- [Task item] In the material below, find each line with the word "pixels" and list it.

- [Data section]
---
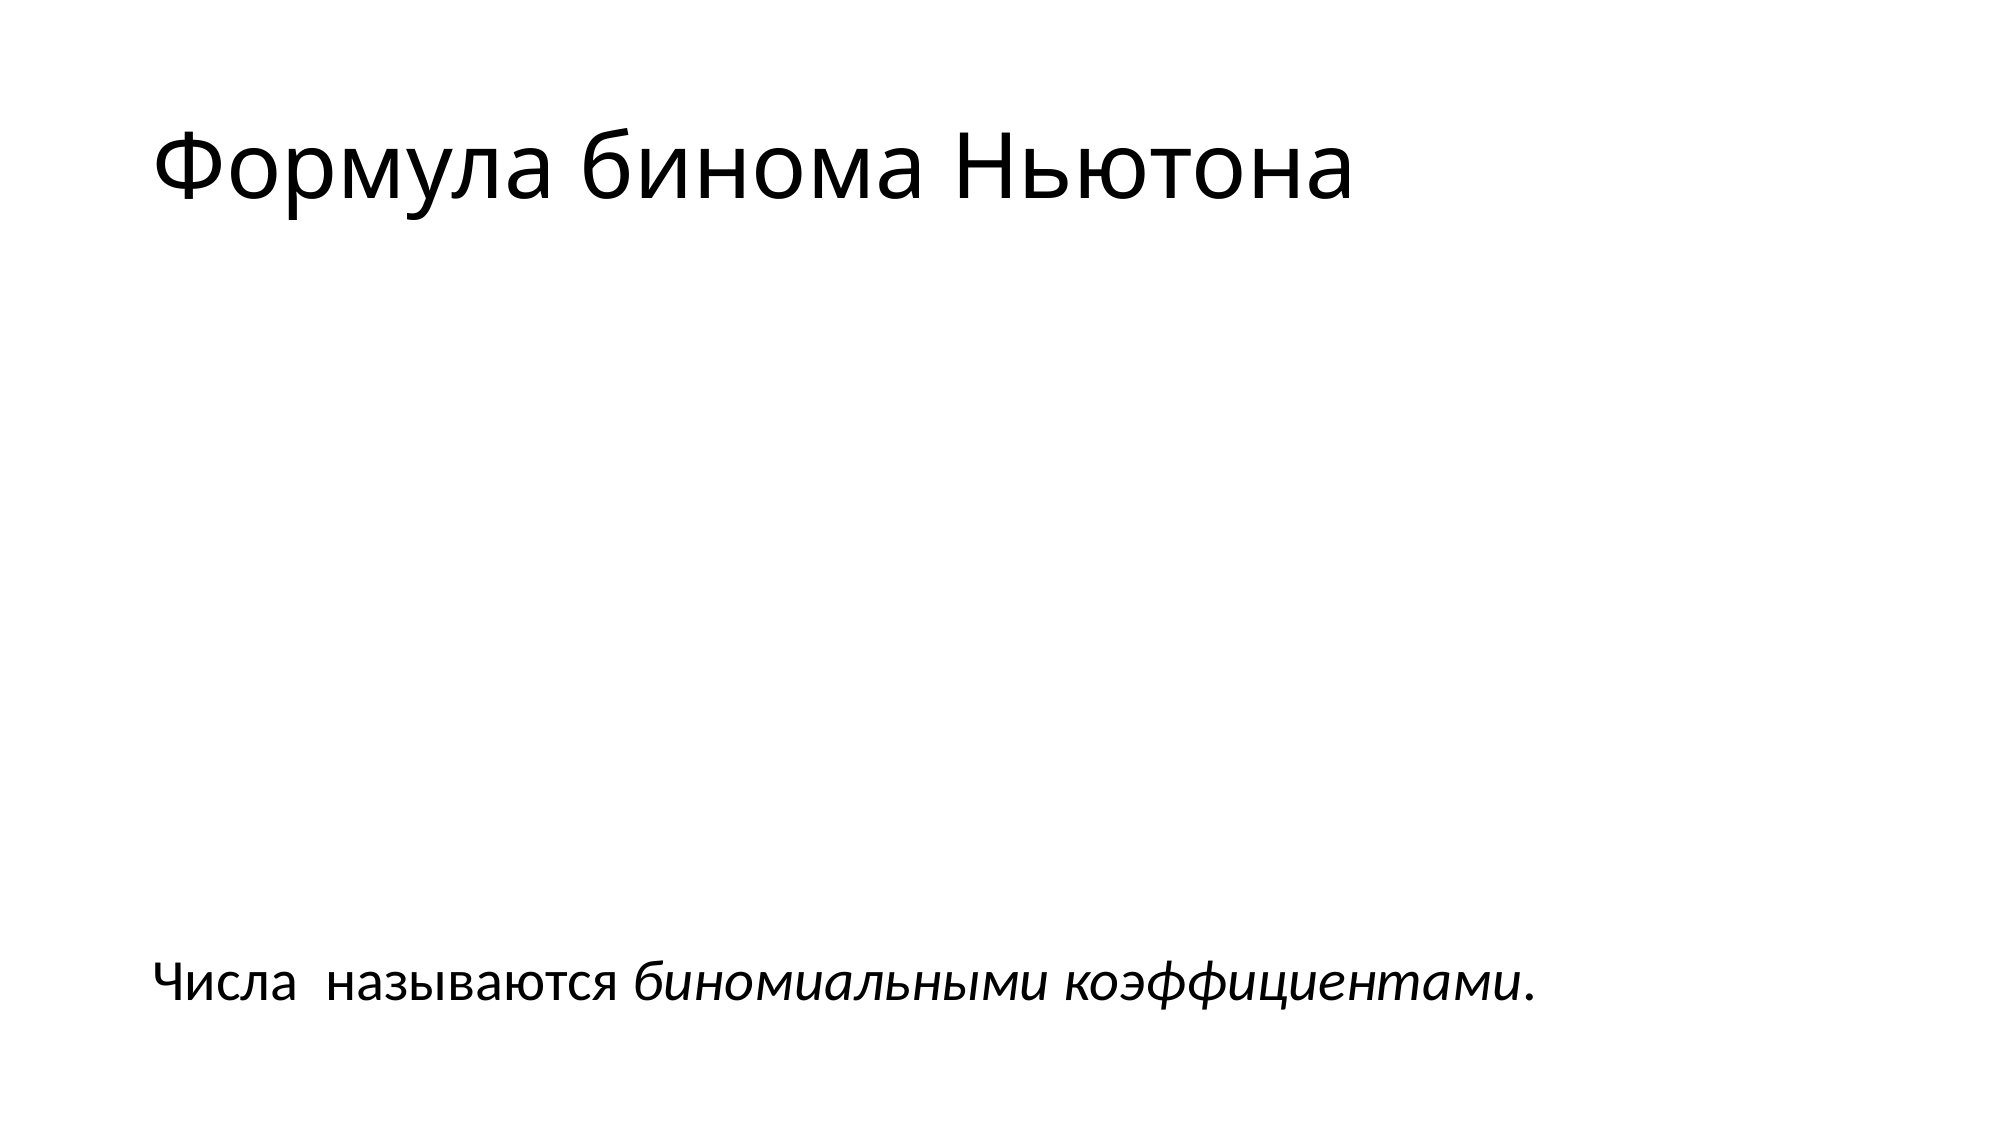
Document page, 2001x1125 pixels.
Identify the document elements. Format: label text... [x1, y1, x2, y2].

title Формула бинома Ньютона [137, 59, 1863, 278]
---
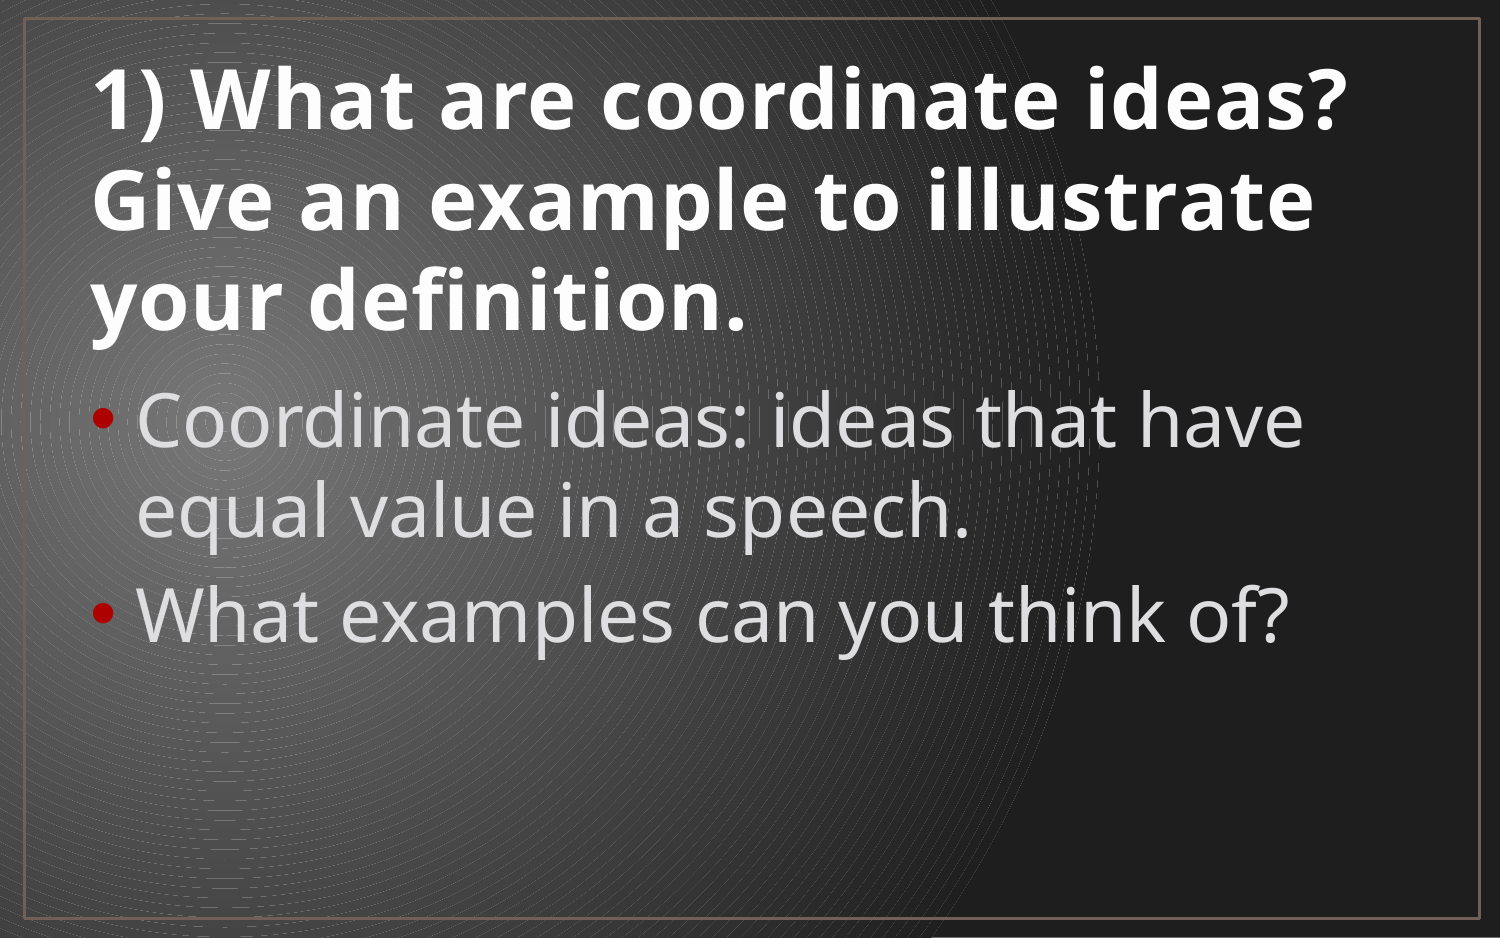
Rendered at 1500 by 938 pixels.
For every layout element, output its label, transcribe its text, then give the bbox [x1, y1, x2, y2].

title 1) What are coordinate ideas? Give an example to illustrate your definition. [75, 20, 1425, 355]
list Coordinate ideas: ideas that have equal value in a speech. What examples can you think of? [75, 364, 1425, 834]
---
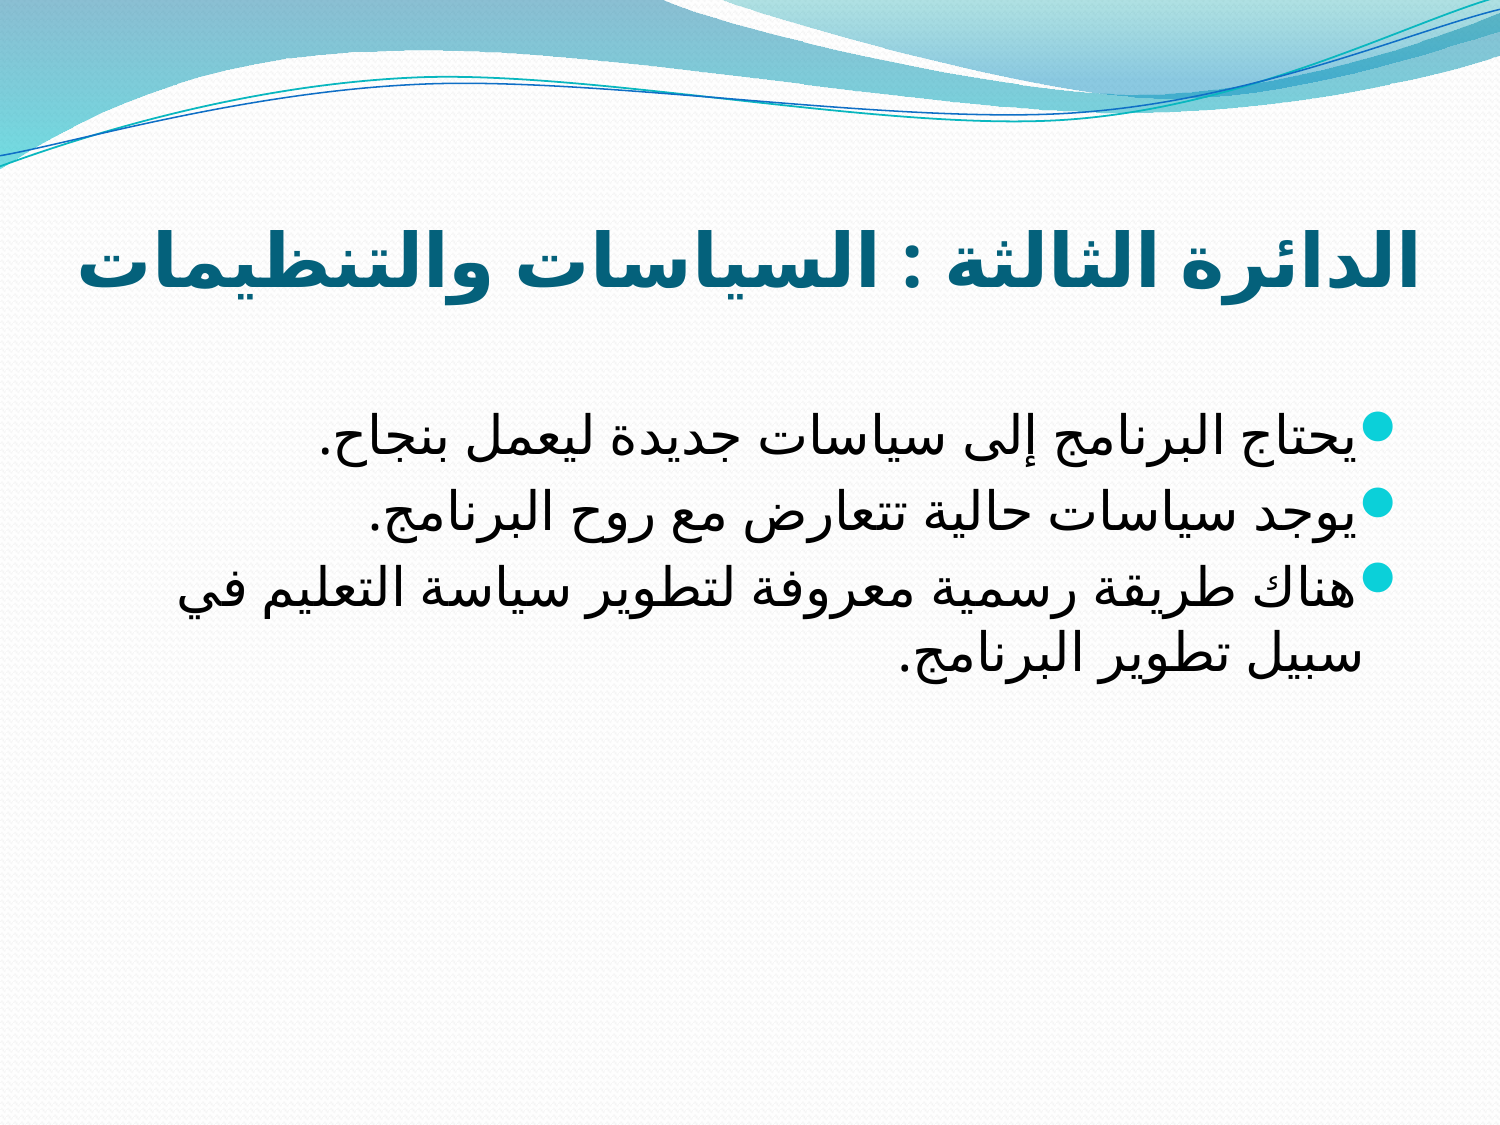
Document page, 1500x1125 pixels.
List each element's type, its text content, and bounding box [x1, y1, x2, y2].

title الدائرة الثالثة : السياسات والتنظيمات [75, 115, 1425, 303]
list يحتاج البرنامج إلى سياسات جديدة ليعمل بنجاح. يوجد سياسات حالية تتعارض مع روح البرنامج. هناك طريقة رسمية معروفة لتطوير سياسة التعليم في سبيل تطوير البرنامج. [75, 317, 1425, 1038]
---
- [Written answer]
Document page, 2001x1125 pixels.
Rendered at 1500 by 938 pixels.
Document page, 1500x1125 pixels.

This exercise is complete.